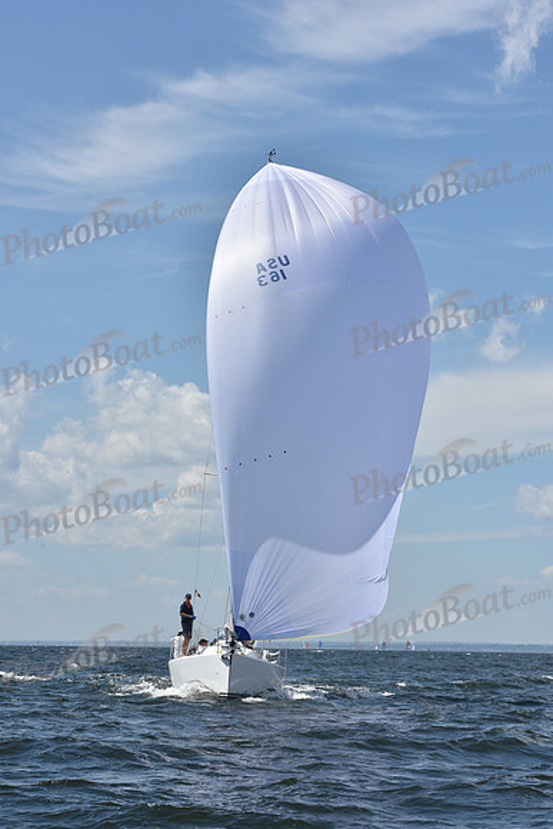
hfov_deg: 14.9
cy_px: 414
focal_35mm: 92
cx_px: 276
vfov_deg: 22.1
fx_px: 2118
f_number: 10
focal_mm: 92
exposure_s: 1/1250
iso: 320
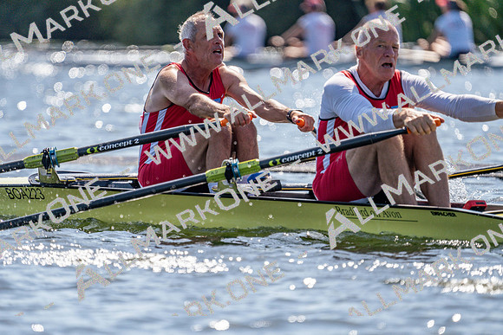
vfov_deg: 2.3
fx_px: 8301
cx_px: 252
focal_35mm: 594
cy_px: 168
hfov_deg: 3.5
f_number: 6.3
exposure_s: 1/2000
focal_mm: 594
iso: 320
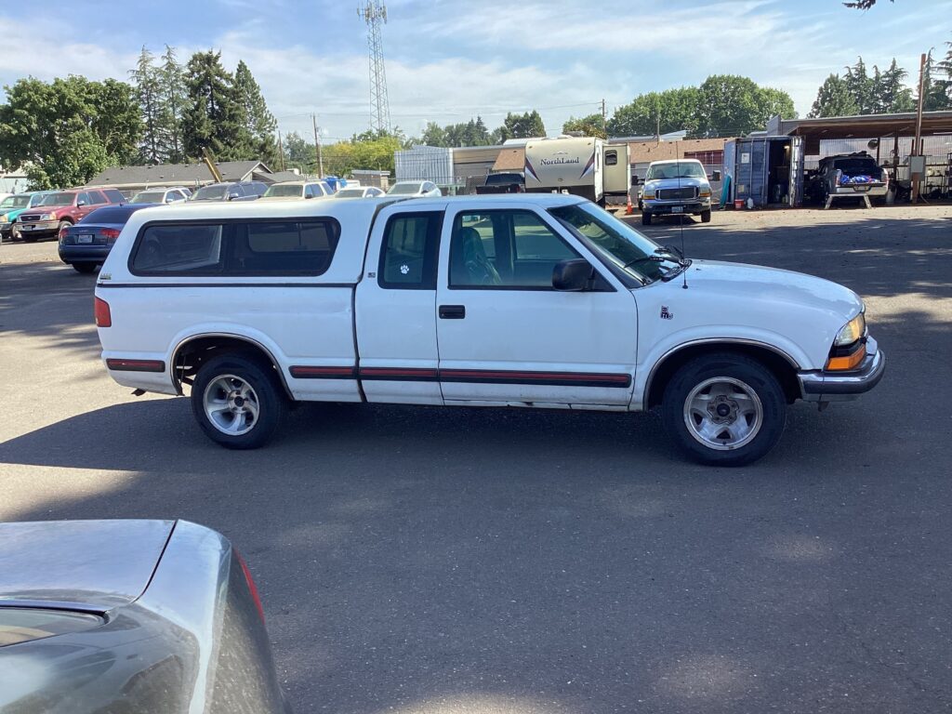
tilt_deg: -10.9
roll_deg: +2.4
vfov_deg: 45.4
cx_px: 476
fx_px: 853
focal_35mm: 31
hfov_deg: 58.4
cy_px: 357
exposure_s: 1/452
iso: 25
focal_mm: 3.3
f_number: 2.4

- _Description of the task_: The reply needs to repeat exactly the line containing "hfov_deg: 3.5" and each line after it, through the final line of the entries above, and to skip the pictures.

- _Answer_:
hfov_deg: 3.5
f_number: 6.3
exposure_s: 1/2000
focal_mm: 594
iso: 320
tilt_deg: -10.9
roll_deg: +2.4
vfov_deg: 45.4
cx_px: 476
fx_px: 853
focal_35mm: 31
hfov_deg: 58.4
cy_px: 357
exposure_s: 1/452
iso: 25
focal_mm: 3.3
f_number: 2.4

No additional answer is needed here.